Even Nevada's college-bound seniors perform below the national average on the SAT college-entrance exam. Poor K-12 education leaves numerous students unprepared for college, contributing to the embarrassingly poor four-year graduation rates of 11 percent at the University of Nevada, Las Vegas and 15 percent at the University of Nevada, Reno.

Despite these realities, Nevada lawmakers passed no serious reforms during this year's legislative session. Instead, they increased funding for the Distributive School Account by $336 million, with $6.7 million to supplement early-childhood education and $290 million to fund classroom-size reduction.

These programs benefit the unions and adult workers, but not the students. Research shows that gains from pre-K and other early-childhood-education programs disappear before middle school. What does have a powerful impact on student achievement, research proves, are highly effective teachers — an effect that is 10 to 20 times greater than that of small classroom sizes.

Yet, again, state legislators made no effort at all to identify, attract or reward high-quality teachers. Nevada still has no real alternative teacher-certification program, no merit pay to reward good teachers, and union contracts still make it nearly impossible to fire bad teachers. Worst of all, state law prohibits teacher evaluations based on student achievement.

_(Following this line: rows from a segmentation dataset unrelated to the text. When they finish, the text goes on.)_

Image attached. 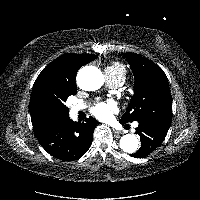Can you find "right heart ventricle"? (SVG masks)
I'll return each instance as SVG.
<instances>
[{
    "mask_svg": "<svg viewBox=\"0 0 200 200\" xmlns=\"http://www.w3.org/2000/svg\"><path fill=\"white\" fill-rule=\"evenodd\" d=\"M105 72L109 73L110 75L114 77H119L124 81L127 70H126V67L121 62L114 61L105 68Z\"/></svg>",
    "mask_w": 200,
    "mask_h": 200,
    "instance_id": "1",
    "label": "right heart ventricle"
}]
</instances>
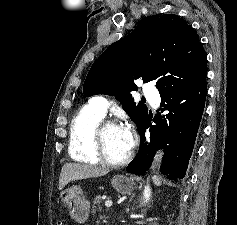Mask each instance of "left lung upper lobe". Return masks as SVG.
<instances>
[{
  "instance_id": "5c2ea615",
  "label": "left lung upper lobe",
  "mask_w": 237,
  "mask_h": 225,
  "mask_svg": "<svg viewBox=\"0 0 237 225\" xmlns=\"http://www.w3.org/2000/svg\"><path fill=\"white\" fill-rule=\"evenodd\" d=\"M206 75L207 55L193 28L174 14L153 15L111 44L93 63L83 93L116 96L139 127L148 109L132 99L131 91L137 90L135 79L156 80L159 93H164L196 84Z\"/></svg>"
}]
</instances>
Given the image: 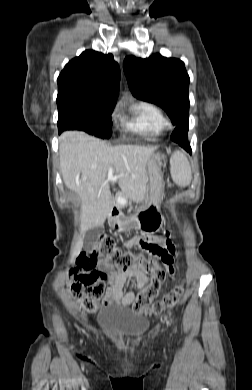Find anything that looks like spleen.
<instances>
[{"mask_svg": "<svg viewBox=\"0 0 252 390\" xmlns=\"http://www.w3.org/2000/svg\"><path fill=\"white\" fill-rule=\"evenodd\" d=\"M170 172L175 184L186 187L192 179L191 168L182 152H175L170 158Z\"/></svg>", "mask_w": 252, "mask_h": 390, "instance_id": "obj_1", "label": "spleen"}]
</instances>
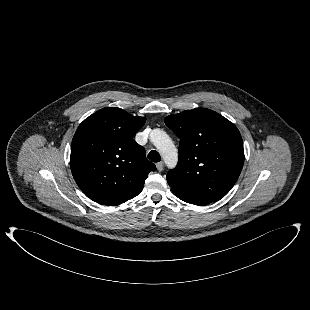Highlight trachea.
Returning <instances> with one entry per match:
<instances>
[{
  "label": "trachea",
  "instance_id": "3493384b",
  "mask_svg": "<svg viewBox=\"0 0 310 310\" xmlns=\"http://www.w3.org/2000/svg\"><path fill=\"white\" fill-rule=\"evenodd\" d=\"M148 159L152 162H159L161 160V157L157 151L152 150L148 154Z\"/></svg>",
  "mask_w": 310,
  "mask_h": 310
}]
</instances>
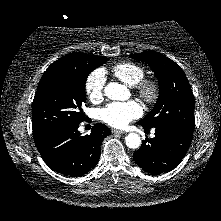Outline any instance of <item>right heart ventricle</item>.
Segmentation results:
<instances>
[{"label": "right heart ventricle", "mask_w": 221, "mask_h": 221, "mask_svg": "<svg viewBox=\"0 0 221 221\" xmlns=\"http://www.w3.org/2000/svg\"><path fill=\"white\" fill-rule=\"evenodd\" d=\"M113 75L128 86H135L145 76V69L134 62L123 61L112 67Z\"/></svg>", "instance_id": "1"}]
</instances>
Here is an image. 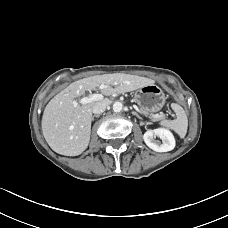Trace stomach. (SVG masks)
<instances>
[{"label": "stomach", "instance_id": "0dacf381", "mask_svg": "<svg viewBox=\"0 0 228 228\" xmlns=\"http://www.w3.org/2000/svg\"><path fill=\"white\" fill-rule=\"evenodd\" d=\"M135 101L146 113L158 112L165 104V96L160 87L155 84L145 85L135 93Z\"/></svg>", "mask_w": 228, "mask_h": 228}]
</instances>
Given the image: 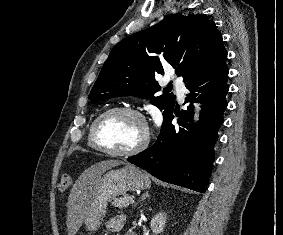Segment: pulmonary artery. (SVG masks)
<instances>
[{
  "label": "pulmonary artery",
  "instance_id": "e3ab8cb5",
  "mask_svg": "<svg viewBox=\"0 0 283 235\" xmlns=\"http://www.w3.org/2000/svg\"><path fill=\"white\" fill-rule=\"evenodd\" d=\"M173 85L176 87L178 92L180 93V98H182V94L185 92L186 88L182 81L175 79L173 80Z\"/></svg>",
  "mask_w": 283,
  "mask_h": 235
}]
</instances>
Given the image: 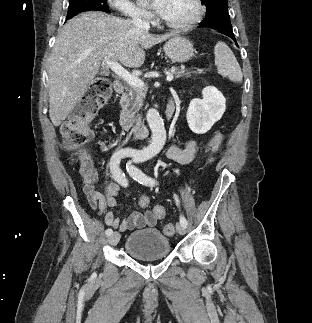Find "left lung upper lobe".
Wrapping results in <instances>:
<instances>
[{
    "label": "left lung upper lobe",
    "mask_w": 312,
    "mask_h": 323,
    "mask_svg": "<svg viewBox=\"0 0 312 323\" xmlns=\"http://www.w3.org/2000/svg\"><path fill=\"white\" fill-rule=\"evenodd\" d=\"M202 4L207 7V13L205 19L202 21V25L216 29L222 25L230 26V16L228 13L227 0H201Z\"/></svg>",
    "instance_id": "1"
}]
</instances>
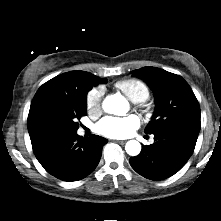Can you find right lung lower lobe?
<instances>
[{"label":"right lung lower lobe","instance_id":"1","mask_svg":"<svg viewBox=\"0 0 221 221\" xmlns=\"http://www.w3.org/2000/svg\"><path fill=\"white\" fill-rule=\"evenodd\" d=\"M107 139L92 135L82 138L77 132L60 133L34 152L43 168L63 181H78L97 167Z\"/></svg>","mask_w":221,"mask_h":221}]
</instances>
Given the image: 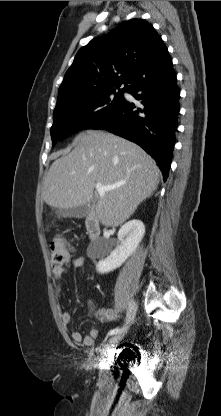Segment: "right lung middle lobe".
Listing matches in <instances>:
<instances>
[{
	"label": "right lung middle lobe",
	"mask_w": 221,
	"mask_h": 416,
	"mask_svg": "<svg viewBox=\"0 0 221 416\" xmlns=\"http://www.w3.org/2000/svg\"><path fill=\"white\" fill-rule=\"evenodd\" d=\"M127 89H112L97 92L83 98L57 105L51 127L52 144L82 130L94 129L99 122L112 118L125 101L123 92Z\"/></svg>",
	"instance_id": "obj_1"
}]
</instances>
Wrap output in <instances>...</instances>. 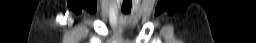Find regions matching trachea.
<instances>
[{"mask_svg":"<svg viewBox=\"0 0 256 43\" xmlns=\"http://www.w3.org/2000/svg\"><path fill=\"white\" fill-rule=\"evenodd\" d=\"M131 9H122V12L125 13V14H128L130 13Z\"/></svg>","mask_w":256,"mask_h":43,"instance_id":"3493384b","label":"trachea"}]
</instances>
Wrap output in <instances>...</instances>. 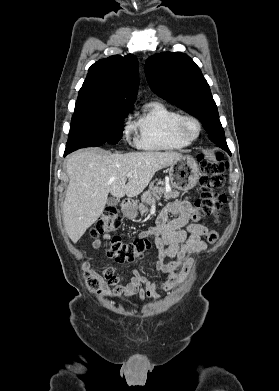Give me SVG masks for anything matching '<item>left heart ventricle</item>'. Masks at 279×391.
Instances as JSON below:
<instances>
[{"label":"left heart ventricle","mask_w":279,"mask_h":391,"mask_svg":"<svg viewBox=\"0 0 279 391\" xmlns=\"http://www.w3.org/2000/svg\"><path fill=\"white\" fill-rule=\"evenodd\" d=\"M194 131H195V128L192 124H189L187 127H186V132L189 136H193L194 135Z\"/></svg>","instance_id":"left-heart-ventricle-1"}]
</instances>
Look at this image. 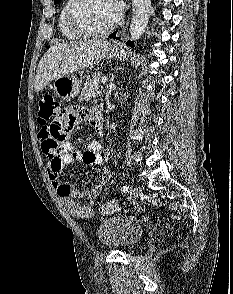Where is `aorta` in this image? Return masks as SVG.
Instances as JSON below:
<instances>
[{"mask_svg": "<svg viewBox=\"0 0 233 294\" xmlns=\"http://www.w3.org/2000/svg\"><path fill=\"white\" fill-rule=\"evenodd\" d=\"M132 6L130 36L132 40L137 41L142 37L147 27L151 0H132Z\"/></svg>", "mask_w": 233, "mask_h": 294, "instance_id": "obj_1", "label": "aorta"}]
</instances>
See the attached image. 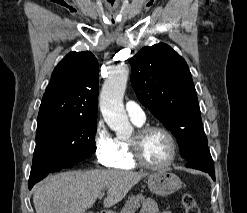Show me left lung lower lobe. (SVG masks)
I'll use <instances>...</instances> for the list:
<instances>
[{"mask_svg":"<svg viewBox=\"0 0 247 213\" xmlns=\"http://www.w3.org/2000/svg\"><path fill=\"white\" fill-rule=\"evenodd\" d=\"M187 160V167L207 172L212 179L215 180L214 162L207 144L200 145L194 154Z\"/></svg>","mask_w":247,"mask_h":213,"instance_id":"left-lung-lower-lobe-1","label":"left lung lower lobe"}]
</instances>
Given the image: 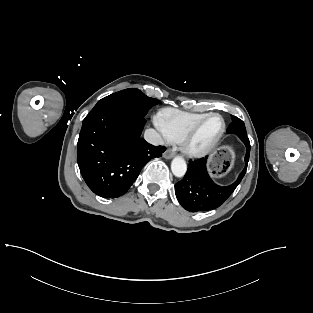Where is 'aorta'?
I'll return each instance as SVG.
<instances>
[{"mask_svg":"<svg viewBox=\"0 0 313 313\" xmlns=\"http://www.w3.org/2000/svg\"><path fill=\"white\" fill-rule=\"evenodd\" d=\"M171 170L174 176L178 178L183 177L187 171L185 160L180 156L175 157L171 163Z\"/></svg>","mask_w":313,"mask_h":313,"instance_id":"aorta-1","label":"aorta"}]
</instances>
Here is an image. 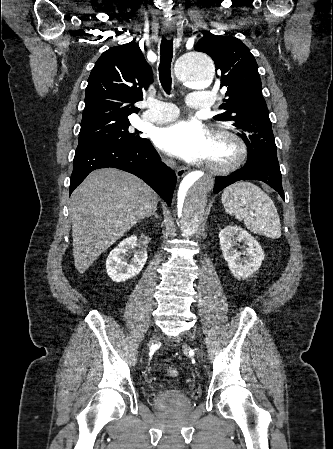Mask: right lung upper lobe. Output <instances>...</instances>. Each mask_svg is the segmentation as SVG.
Here are the masks:
<instances>
[{
    "instance_id": "obj_1",
    "label": "right lung upper lobe",
    "mask_w": 333,
    "mask_h": 449,
    "mask_svg": "<svg viewBox=\"0 0 333 449\" xmlns=\"http://www.w3.org/2000/svg\"><path fill=\"white\" fill-rule=\"evenodd\" d=\"M152 80V69L139 45L130 42L105 51L88 78L81 127L128 120L138 113L133 103Z\"/></svg>"
}]
</instances>
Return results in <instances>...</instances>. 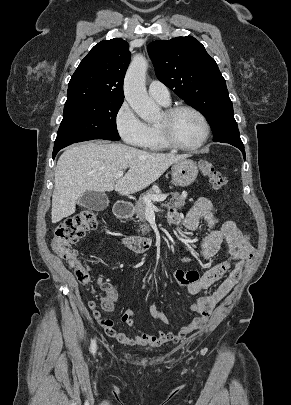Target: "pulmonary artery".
Instances as JSON below:
<instances>
[{
  "label": "pulmonary artery",
  "instance_id": "1",
  "mask_svg": "<svg viewBox=\"0 0 291 405\" xmlns=\"http://www.w3.org/2000/svg\"><path fill=\"white\" fill-rule=\"evenodd\" d=\"M149 95L161 104L170 103V93L168 88L160 81L153 80L148 86Z\"/></svg>",
  "mask_w": 291,
  "mask_h": 405
}]
</instances>
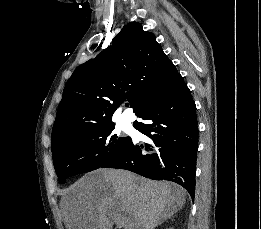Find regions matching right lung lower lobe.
I'll use <instances>...</instances> for the list:
<instances>
[{
  "mask_svg": "<svg viewBox=\"0 0 261 229\" xmlns=\"http://www.w3.org/2000/svg\"><path fill=\"white\" fill-rule=\"evenodd\" d=\"M148 122L134 127L152 141L145 146L132 141L101 168H118L153 180L181 185L195 197L198 149L196 105L183 78L141 116Z\"/></svg>",
  "mask_w": 261,
  "mask_h": 229,
  "instance_id": "right-lung-lower-lobe-1",
  "label": "right lung lower lobe"
}]
</instances>
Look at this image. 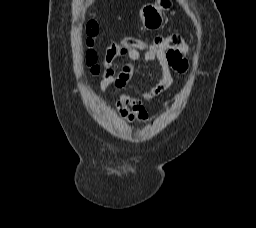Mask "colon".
Returning <instances> with one entry per match:
<instances>
[{
  "label": "colon",
  "instance_id": "colon-1",
  "mask_svg": "<svg viewBox=\"0 0 256 228\" xmlns=\"http://www.w3.org/2000/svg\"><path fill=\"white\" fill-rule=\"evenodd\" d=\"M99 34V24L96 20L92 19L87 23L86 26V45L88 50L86 52V63L90 68V71L93 75L98 76L103 73L104 64H113L117 62L122 53L126 50L137 49L143 47V43L138 41L135 38H124L118 42H112L105 50L104 54V63L101 66L97 62V53L93 49L96 38ZM168 46L176 51H179L182 54L188 52V46L182 36L178 34L171 35L167 37Z\"/></svg>",
  "mask_w": 256,
  "mask_h": 228
}]
</instances>
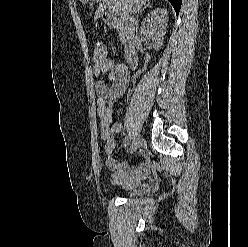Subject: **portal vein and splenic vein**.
Segmentation results:
<instances>
[{"label":"portal vein and splenic vein","instance_id":"obj_1","mask_svg":"<svg viewBox=\"0 0 248 247\" xmlns=\"http://www.w3.org/2000/svg\"><path fill=\"white\" fill-rule=\"evenodd\" d=\"M97 2H99V0H97ZM113 12H116L117 10L115 8L112 9Z\"/></svg>","mask_w":248,"mask_h":247}]
</instances>
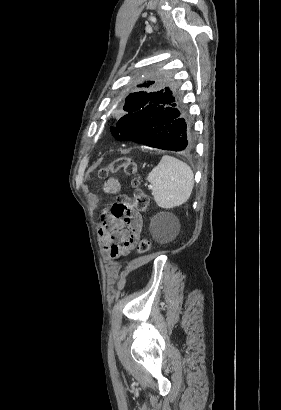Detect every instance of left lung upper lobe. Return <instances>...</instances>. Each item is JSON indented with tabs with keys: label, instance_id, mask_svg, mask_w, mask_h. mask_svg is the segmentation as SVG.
Here are the masks:
<instances>
[{
	"label": "left lung upper lobe",
	"instance_id": "left-lung-upper-lobe-1",
	"mask_svg": "<svg viewBox=\"0 0 281 410\" xmlns=\"http://www.w3.org/2000/svg\"><path fill=\"white\" fill-rule=\"evenodd\" d=\"M171 82L172 81L169 76L160 74L139 85V87L143 88V91L131 93L126 98L125 105L123 107L124 111L128 112L126 115L133 114L144 108L157 91L166 88ZM110 129L115 138L119 136V133L115 127H111Z\"/></svg>",
	"mask_w": 281,
	"mask_h": 410
}]
</instances>
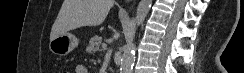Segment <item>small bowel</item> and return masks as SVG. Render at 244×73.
<instances>
[{"label": "small bowel", "instance_id": "c3829d8e", "mask_svg": "<svg viewBox=\"0 0 244 73\" xmlns=\"http://www.w3.org/2000/svg\"><path fill=\"white\" fill-rule=\"evenodd\" d=\"M75 72L76 73H88L87 68L82 64L76 66Z\"/></svg>", "mask_w": 244, "mask_h": 73}]
</instances>
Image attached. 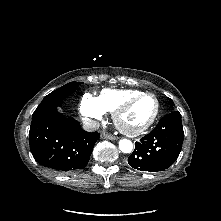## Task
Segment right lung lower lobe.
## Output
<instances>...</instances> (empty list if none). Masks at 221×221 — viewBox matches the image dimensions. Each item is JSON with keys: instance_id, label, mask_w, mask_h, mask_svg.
Wrapping results in <instances>:
<instances>
[{"instance_id": "right-lung-lower-lobe-1", "label": "right lung lower lobe", "mask_w": 221, "mask_h": 221, "mask_svg": "<svg viewBox=\"0 0 221 221\" xmlns=\"http://www.w3.org/2000/svg\"><path fill=\"white\" fill-rule=\"evenodd\" d=\"M61 101L35 110L29 132L30 150L42 166L61 173L83 169L99 139L98 132H86L78 121L56 113Z\"/></svg>"}]
</instances>
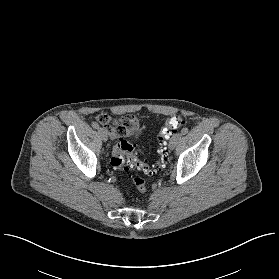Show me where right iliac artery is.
Returning <instances> with one entry per match:
<instances>
[{
  "instance_id": "obj_1",
  "label": "right iliac artery",
  "mask_w": 279,
  "mask_h": 279,
  "mask_svg": "<svg viewBox=\"0 0 279 279\" xmlns=\"http://www.w3.org/2000/svg\"><path fill=\"white\" fill-rule=\"evenodd\" d=\"M92 127L94 129H100V126H99V124L97 122H92Z\"/></svg>"
}]
</instances>
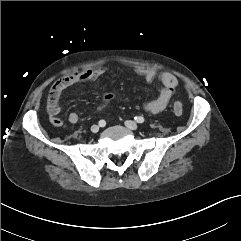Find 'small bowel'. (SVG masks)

Nevada easily could do much, much better. Charter schools as well as tax credits for businesses that fund educational scholarships can provide equal or better education at lower cost. The Washington, D.C. voucher program produced significant reading gains for students, while costing just $7,500 per pupil in a district that currently spends more than $24,000 on each student. Florida's corporate tuition tax-credit program provides 23,000 low-income students with scholarships of up to $3,950 — far below state per-pupil spending. Not only do these programs save substantial amounts of money, they are effective and popular with parents and students.

Some people, however, see public schools primarily as job centers for adults, rather than sites for genuine education of children. Not surprisingly, bills proposing special-needs vouchers, tuition tax credits and corporate tuition scholarships for Nevada children didn't even get second looks in committee.

The factors that bring success in the private sector — innovation, entrepreneurial spirit, competition and reward for merit — are often quietly vilified in public education. However, signs that this may change are beginning to emerge.

The Obama administration is encouraging states to lift restrictions on charter schools, to embrace merit pay and to use student data to evaluate teacher performance. The Clark County School District is experimenting with empowerment schools, which offer local principals and teachers greater autonomy over their classrooms and budgets — an important departure from the status quo, under which central-office bureaucrats ration teachers, textbooks and supplies as they see fit.

Empirical evidence supporting these education reforms is mounting, and the consensus — among minorities and other Democratic Party constituencies — is that vouchers, tax credits and other reforms work.

Will the state of Nevada at last make changes in 2011?

Only if Nevada parents and business people mobilize and make it do so.

Patrick R. Gibbons is an education policy analyst at the Nevada Policy Research Institute.